Improve performance of Parquet external tables using new native technology in dedicated SQL pools

Microsoft

Jun 03, 2021

Azure Synapse Analytics enables you to read Parquet files stored in the Azure Data Lake storage using the T-SQL language and high-performance Parquet readers. The key characteristic of these high-performance Parquet readers is that they are using the native (C++) code for reading Parquet files, unlike the existing Polybase Parquet reader technology that uses the Java code. These native readers are introduced in the serverless SQL pools in Azure Synapse Analytics workspaces.

In many experiments, this native technology that is used in the serverless SQL pools demonstrated better performance compared to the existing Polybase external table in the dedicated SQL pools.

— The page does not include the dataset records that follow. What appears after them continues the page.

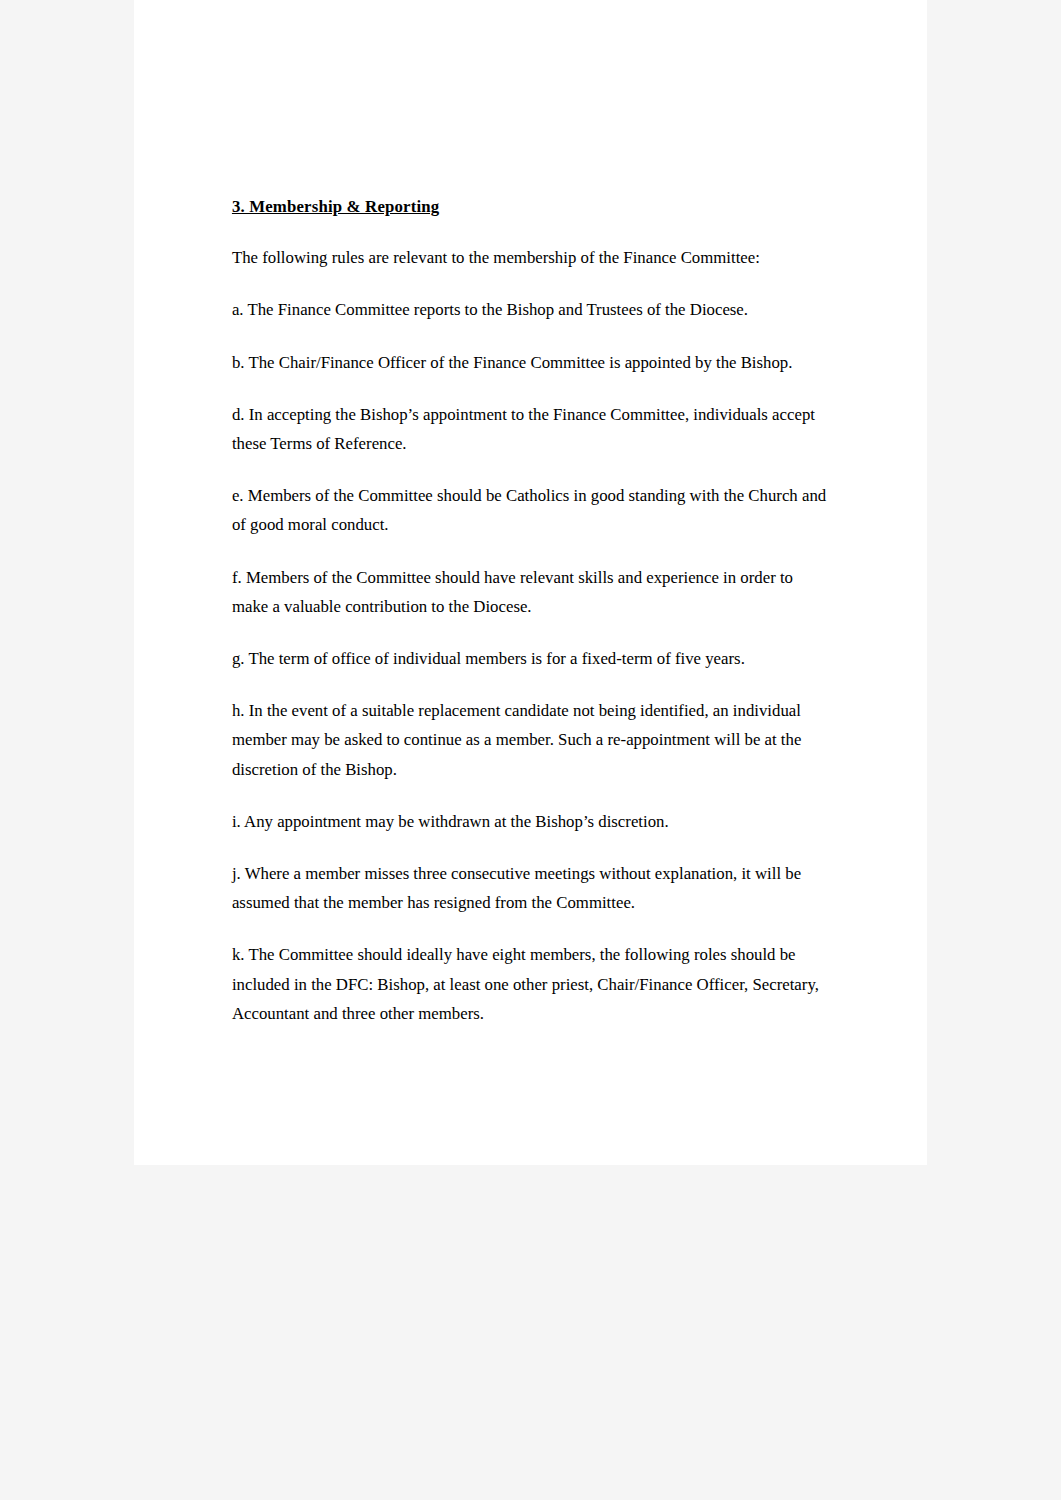3. Membership & Reporting
The following rules are relevant to the membership of the Finance Committee:
a. The Finance Committee reports to the Bishop and Trustees of the Diocese.
b. The Chair/Finance Officer of the Finance Committee is appointed by the Bishop.
d. In accepting the Bishop’s appointment to the Finance Committee, individuals accept these Terms of Reference.
e. Members of the Committee should be Catholics in good standing with the Church and of good moral conduct.
f. Members of the Committee should have relevant skills and experience in order to make a valuable contribution to the Diocese.
g. The term of office of individual members is for a fixed-term of five years.
h. In the event of a suitable replacement candidate not being identified, an individual member may be asked to continue as a member. Such a re-appointment will be at the discretion of the Bishop.
i. Any appointment may be withdrawn at the Bishop’s discretion.
j. Where a member misses three consecutive meetings without explanation, it will be assumed that the member has resigned from the Committee.
k. The Committee should ideally have eight members, the following roles should be included in the DFC: Bishop, at least one other priest, Chair/Finance Officer, Secretary, Accountant and three other members.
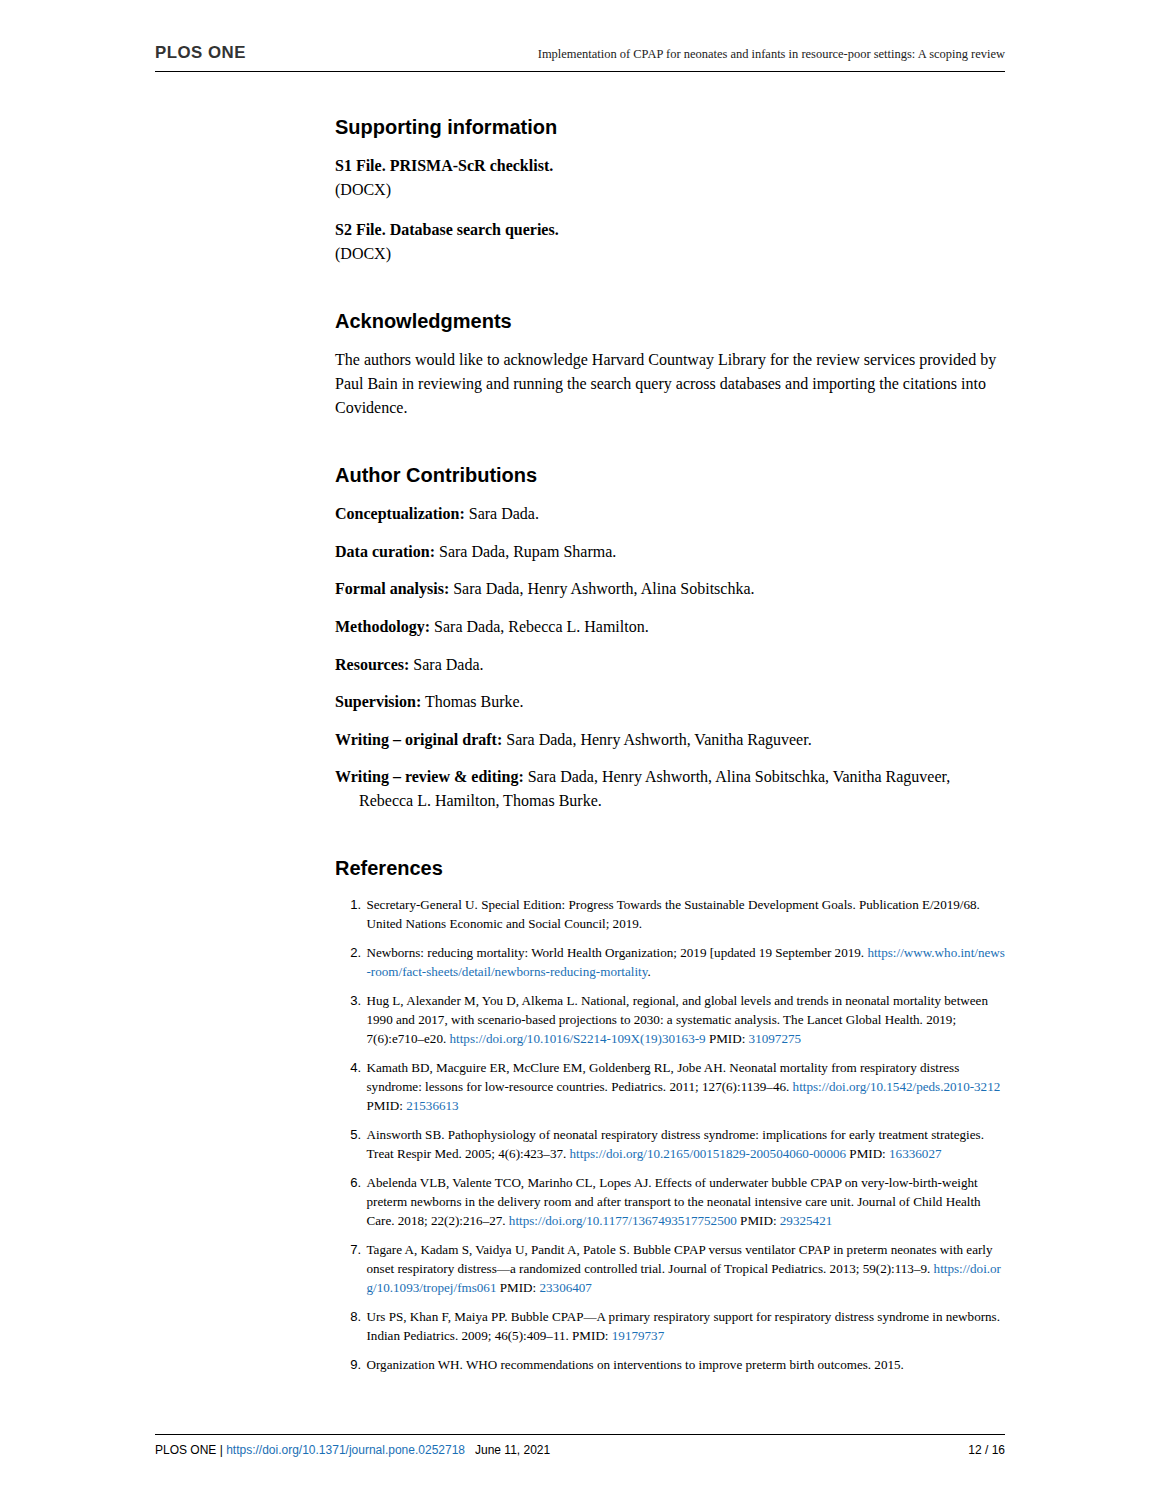PLOS ONE
Implementation of CPAP for neonates and infants in resource-poor settings: A scoping review
Supporting information
S1 File. PRISMA-ScR checklist. (DOCX)
S2 File. Database search queries. (DOCX)
Acknowledgments
The authors would like to acknowledge Harvard Countway Library for the review services provided by Paul Bain in reviewing and running the search query across databases and importing the citations into Covidence.
Author Contributions
Conceptualization: Sara Dada.
Data curation: Sara Dada, Rupam Sharma.
Formal analysis: Sara Dada, Henry Ashworth, Alina Sobitschka.
Methodology: Sara Dada, Rebecca L. Hamilton.
Resources: Sara Dada.
Supervision: Thomas Burke.
Writing – original draft: Sara Dada, Henry Ashworth, Vanitha Raguveer.
Writing – review & editing: Sara Dada, Henry Ashworth, Alina Sobitschka, Vanitha Raguveer, Rebecca L. Hamilton, Thomas Burke.
References
Secretary-General U. Special Edition: Progress Towards the Sustainable Development Goals. Publication E/2019/68. United Nations Economic and Social Council; 2019.
Newborns: reducing mortality: World Health Organization; 2019 [updated 19 September 2019. https://www.who.int/news-room/fact-sheets/detail/newborns-reducing-mortality.
Hug L, Alexander M, You D, Alkema L. National, regional, and global levels and trends in neonatal mortality between 1990 and 2017, with scenario-based projections to 2030: a systematic analysis. The Lancet Global Health. 2019; 7(6):e710–e20. https://doi.org/10.1016/S2214-109X(19)30163-9 PMID: 31097275
Kamath BD, Macguire ER, McClure EM, Goldenberg RL, Jobe AH. Neonatal mortality from respiratory distress syndrome: lessons for low-resource countries. Pediatrics. 2011; 127(6):1139–46. https://doi.org/10.1542/peds.2010-3212 PMID: 21536613
Ainsworth SB. Pathophysiology of neonatal respiratory distress syndrome: implications for early treatment strategies. Treat Respir Med. 2005; 4(6):423–37. https://doi.org/10.2165/00151829-200504060-00006 PMID: 16336027
Abelenda VLB, Valente TCO, Marinho CL, Lopes AJ. Effects of underwater bubble CPAP on very-low-birth-weight preterm newborns in the delivery room and after transport to the neonatal intensive care unit. Journal of Child Health Care. 2018; 22(2):216–27. https://doi.org/10.1177/1367493517752500 PMID: 29325421
Tagare A, Kadam S, Vaidya U, Pandit A, Patole S. Bubble CPAP versus ventilator CPAP in preterm neonates with early onset respiratory distress—a randomized controlled trial. Journal of Tropical Pediatrics. 2013; 59(2):113–9. https://doi.org/10.1093/tropej/fms061 PMID: 23306407
Urs PS, Khan F, Maiya PP. Bubble CPAP—A primary respiratory support for respiratory distress syndrome in newborns. Indian Pediatrics. 2009; 46(5):409–11. PMID: 19179737
Organization WH. WHO recommendations on interventions to improve preterm birth outcomes. 2015.
PLOS ONE | https://doi.org/10.1371/journal.pone.0252718 June 11, 2021
12 / 16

This native technology for reading Parquet files is now also available in the dedicated SQL pools. In the dedicated Pools in Azure Synapse Analytics, you can create external tables that use native code to read Parquet files and improve performance of your queries that access external Parquet files.

NOTE: The native external tables are in the gated public preview. If you want to try this feature, fill-in this form and we will contact you, or check with your MSFT contacts or product group how to try this.

In this post you will see how to use these new external tables and what are the benefits.

What are you getting with this new technology?

First let’s clarify what new with this improvement:

Before: You could use only Polybase TYPE=HADOOP external tables to read the Parquet files using the dedicated SQL pools. Polybase TYPE=HADOOP tables are based on Java code and don’t have expected performance in some cases because Java data structures must be converted to the native structures.

Now: In addition to Polybase TYPE=HADOOP external tables, you can use a new type of native external tables that are much faster. The native external tables are implemented using the native code and have better performance. The new native tables and the existing Polybase TYPE=HADOOP external tables can be used on the same dedicated pool.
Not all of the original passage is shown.